Supreme Court Debates Grammar, Syntax In Case That Will Define the Limits of TCPA Litigation

On December 8, 2020, the United States Supreme Court held oral argument in the case of Facebook, Inc. v. Duguid, No. 19-511, concerning the circuit split over what type of equipment qualifies as an “automatic telephone dialing system” (ATDS) within the statutory definition of that term set forth in Telephone Consumer Protection Act (TCPA), 47 U.S.C. § 227, et seq.  Some Circuit Courts (D.C., Third, Seventh and Eleventh) follow the statutory definition and hold that equipment qualifies as an ATDS only if it uses a random or sequential number generator to generate and dial telephone numbers.  Other Circuit Courts (Second, Sixth and Ninth) depart from the statutory definition and hold that equipment qualifies as an ATDS if it automatically dials numbers from a stored list.  In a development that could lift Facebook’s chances of prevailing, the Government joined the Company in asking the Court to follow the statutory definition and hold that use of a random or sequential number generator is necessary for equipment to qualify as an ATDS.

During an oral argument that could easily be repurposed into a high school English grammar lesson, the bulk of the Court’s questions concerned the proper interpretation of the statutory definition of an ATDS, which is “equipment which has the capacity—(A) to store or produce telephone numbers to be called, using a random or sequential number generator; and (B) to dial such numbers.”  The grammatical debate before the Court involved subsection (A) and, specifically, whether equipment that automatically dials number from a stored list without the use of a random or sequential number generator qualifies as an ATDS under the statute.  Facebook and the Government argued that the natural and correct grammatical reading is that the modifying phrase “using a random or sequential number generator” modifies both of the preceding verbs, “store” and “produce.”

Facebook’s attorney, Paul Clement, adeptly answered some tough questions from the Justices.  Justice Kagan, for example, presented a hypothetical statute making it “illegal to stab or shoot another person with a firearm,” and asked whether she would violate the law if she stabbed someone with a knife.  Mr. Clement convincingly responded that while it is possible to formulate hypotheticals such as this “where the mind just sort of rebels at the combination of the two words,” the actual statutory definition at issue did not present “any comparable logical inconsistency or linguistic impossibility,” as it is perfectly sensible for an ATDS to mean equipment with the capacity to “store telephone numbers to be called using a random or sequential number generator.”

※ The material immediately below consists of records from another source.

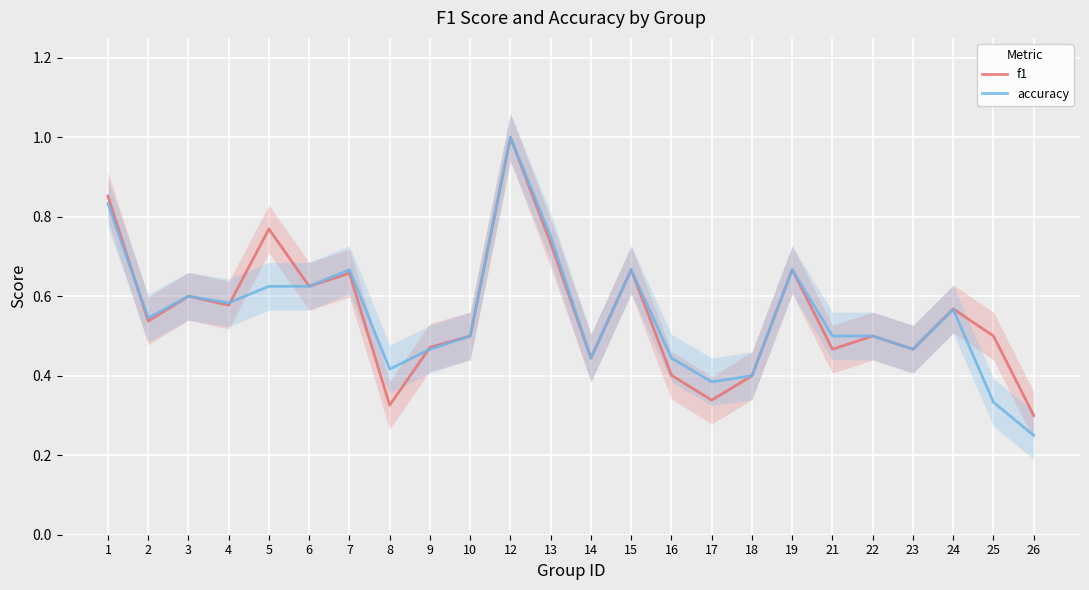

How many categories are shown in the chart?

24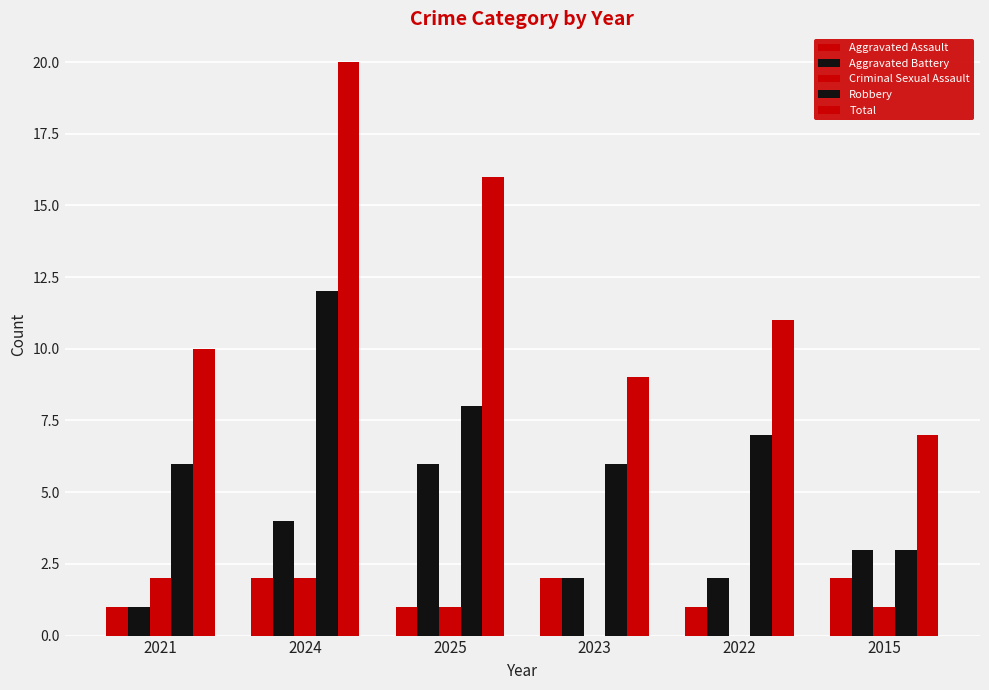

What is the difference between the second highest and minimum values in the Robbery series?

5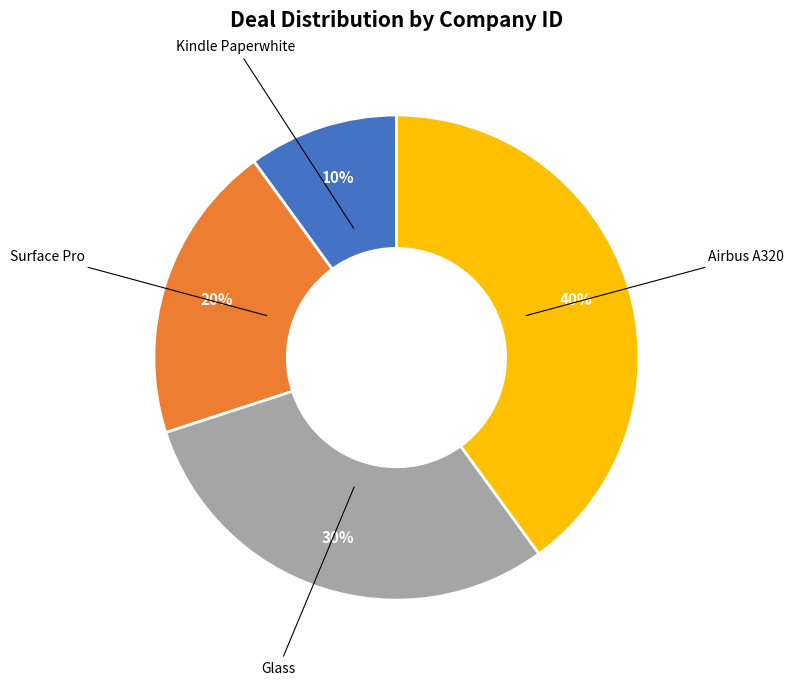

Which category has the biggest portion of the pie?

Airbus A320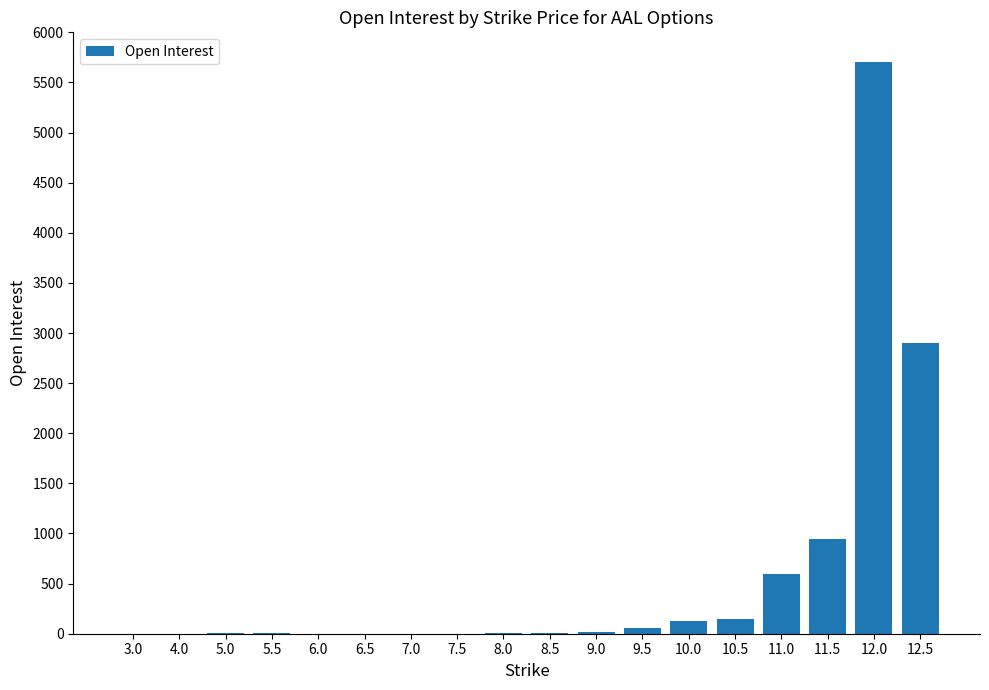

Which has a higher value, 11.0 or 6.5?

11.0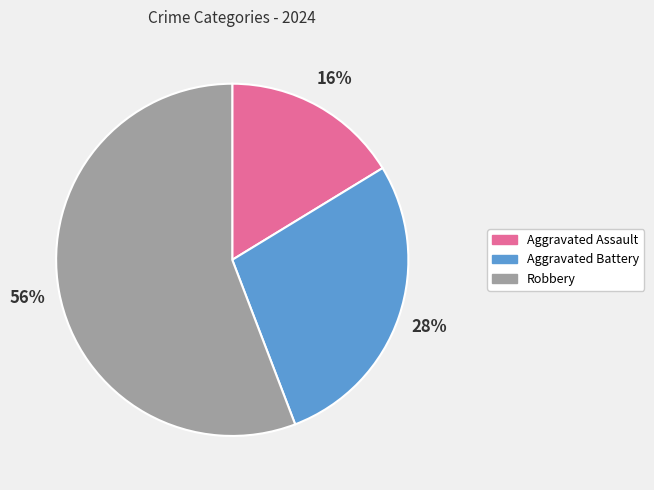

What is the majority slice?

Robbery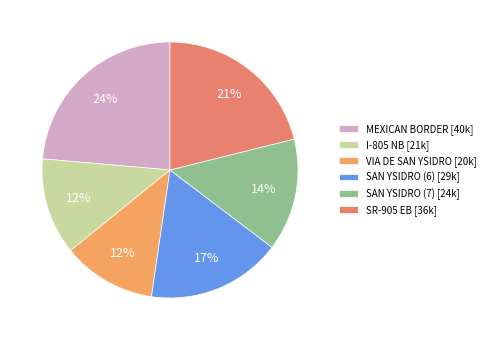

What is the largest slice in the pie chart?

MEXICAN BORDER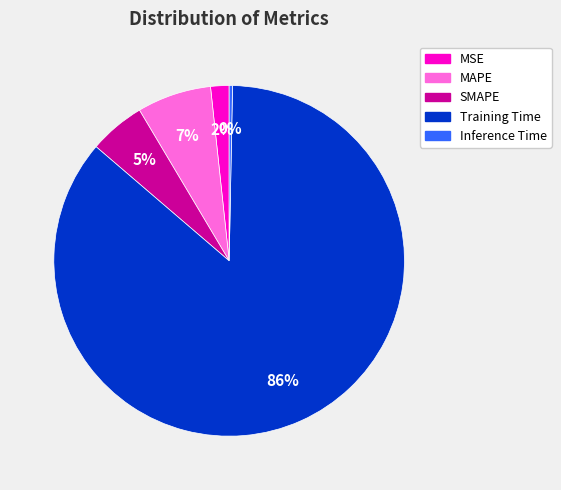

To the nearest percent, what is the difference between the MSE and SMAPE slice percentages?

3%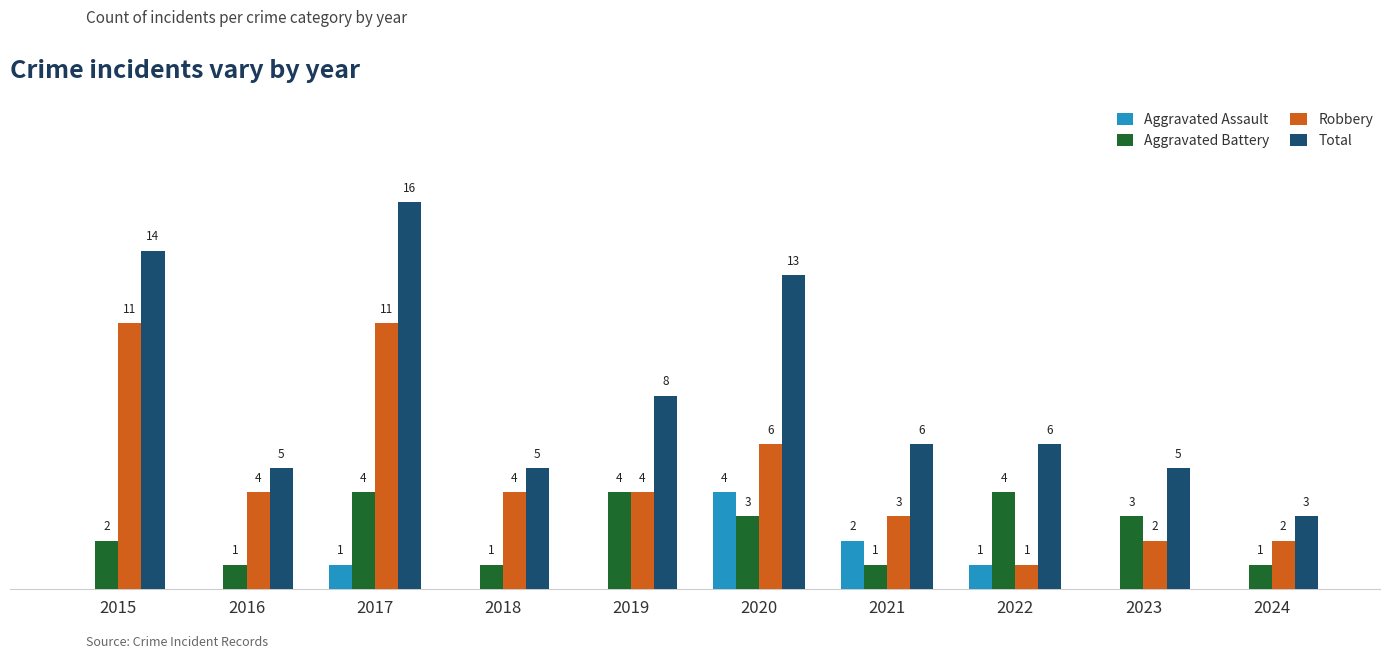

Which series changed the most between 2020 and 2023?

Total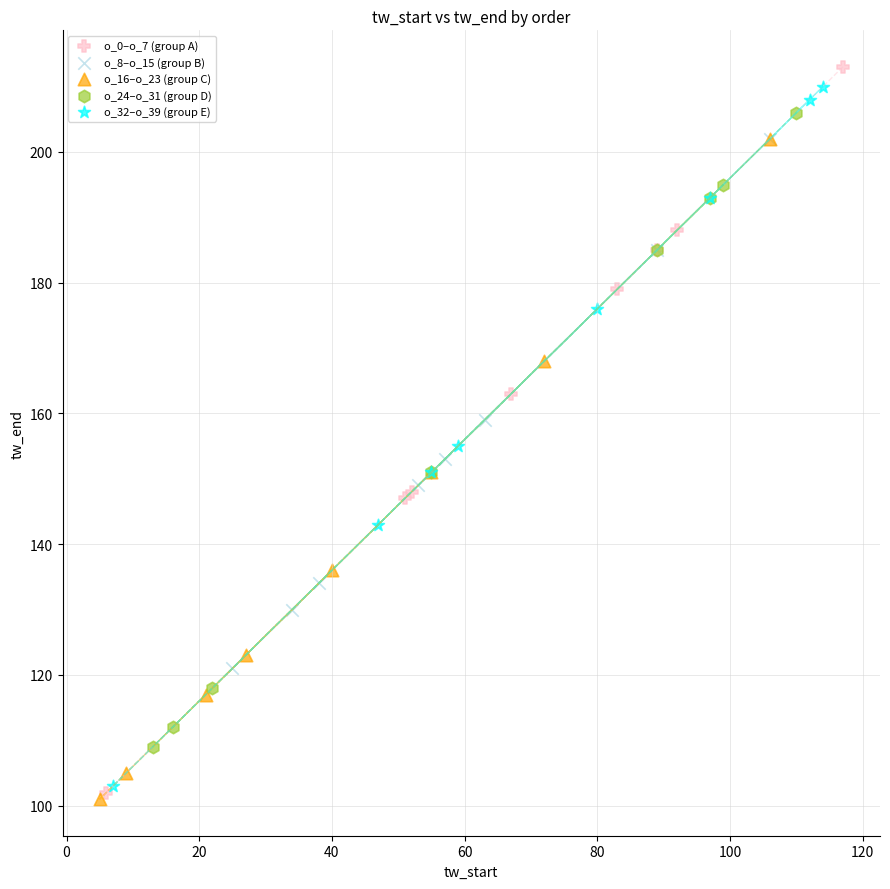

What are all the series names shown in the legend?

o_0–o_7 (group A), o_8–o_15 (group B), o_16–o_23 (group C), o_24–o_31 (group D), o_32–o_39 (group E)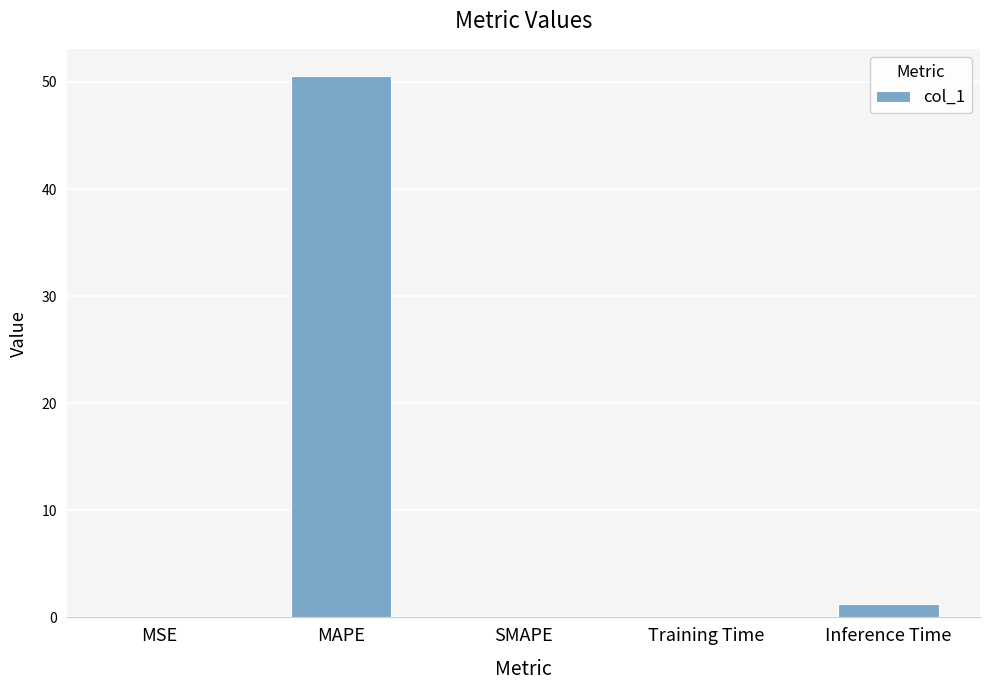

Where is the data nearest to the value 25?

Inference Time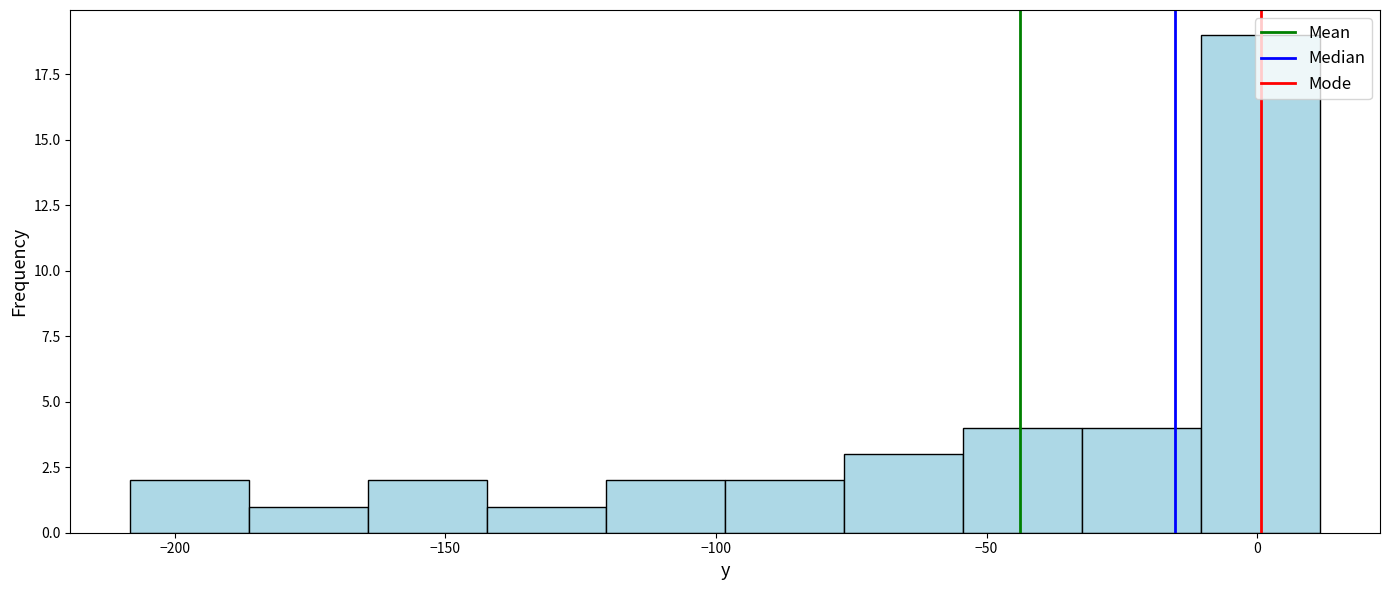

Reading left to right, list every bar in this chart as the range it spans on the x-axis followed by its height. Neither the bar edges nor the heights are printed on the chart, so give them approximately, as read against the axes.

-210 to -185: 2
-185 to -165: 1
-165 to -140: 2
-140 to -120: 1
-120 to -100: 2
-100 to -75: 2
-75 to -55: 3
-55 to -30: 4
-30 to -10: 4
-10 to 10: 19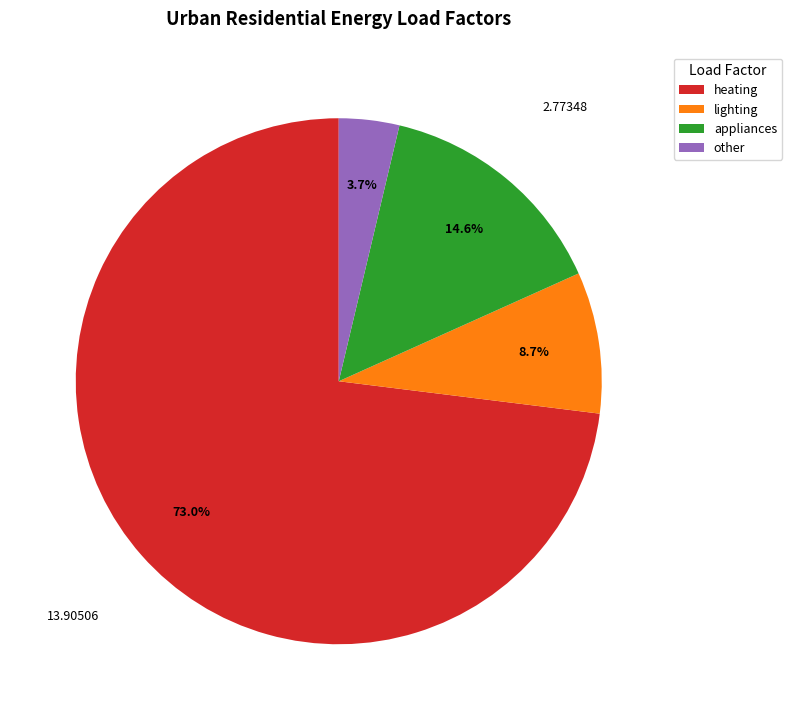

To the nearest percent, what is the difference between the other and appliances slice percentages?

11%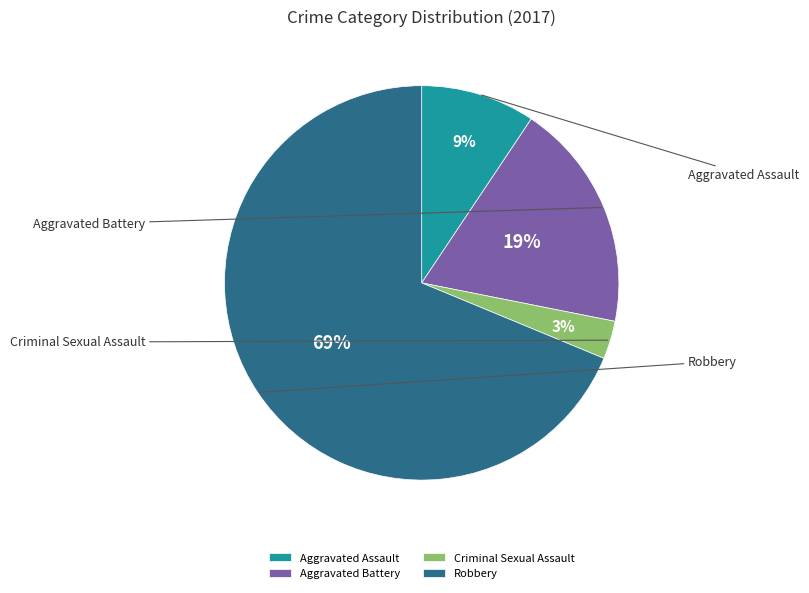

Combined, what portion of the pie is Robbery and Aggravated Battery?

87.5%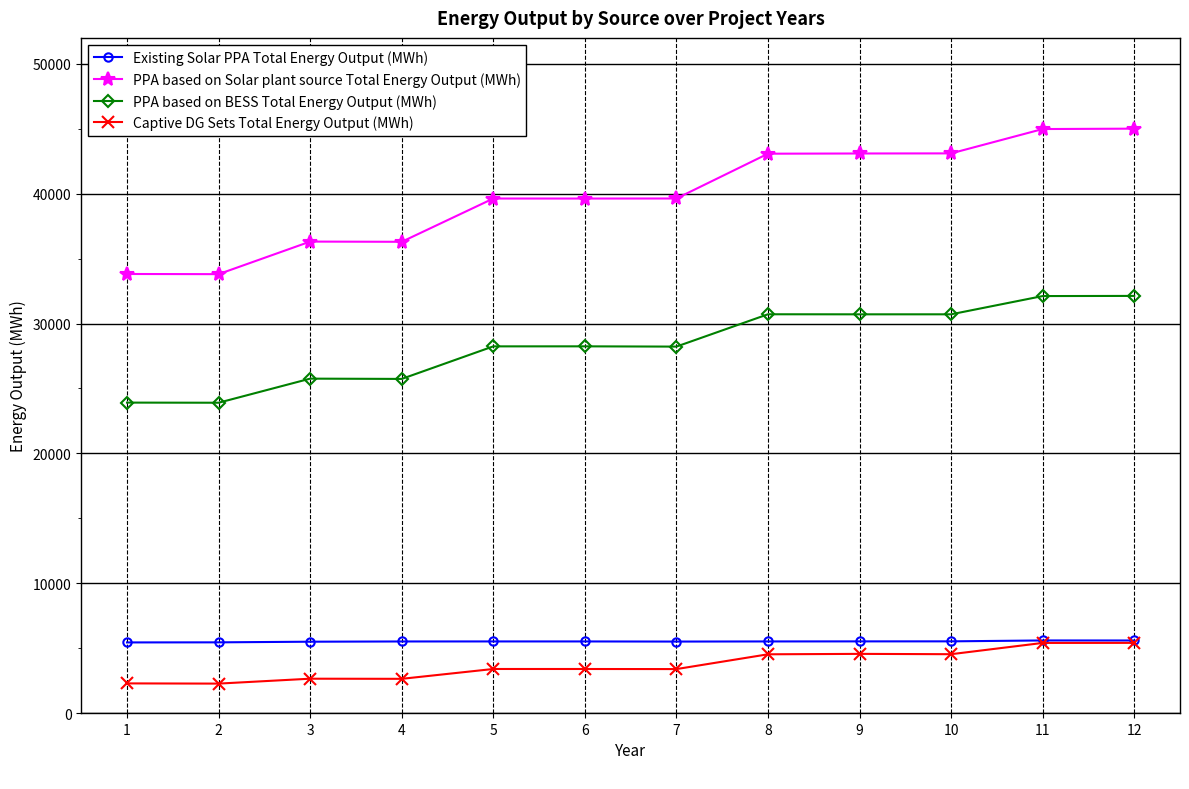

What are all the series names shown in the legend?

Existing Solar PPA Total Energy Output (MWh), PPA based on Solar plant source Total Energy Output (MWh), PPA based on BESS Total Energy Output (MWh), Captive DG Sets Total Energy Output (MWh)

Duguid’s attorney, Bryan Garner, faced a largely skeptical bench.  The Chief Justice stated that if you just go by what ordinary people would understand the statute to prohibit on “first blush,” then Facebook would seem to have the better reading.  Justices Roberts and Alito wondered whether the TCPA’s 1991 text was “anachronistic, if not vestigial” when applied to modern technology like instant messaging and therefore “obsolete.”  Justices Sotomayor and Gorsuch were concerned that adopting Duguid’s interpretation “that every cell phone owner would be subject to” TCPA liability and thereby “make … a criminal of us all.”  And Justice Barrett made reference to a Seventh Circuit opinion she authored in 2019 endorsing Facebook’s position.

However the Court decides the issue, the forthcoming ruling is likely to have significant impact on TCPA litigation across the country.  Brooks Brown and his Goodwin TCPA team, which represents numerous clients in TCPA litigation and compliance matters, is closely monitoring the case and will provide additional information when the ruling becomes available.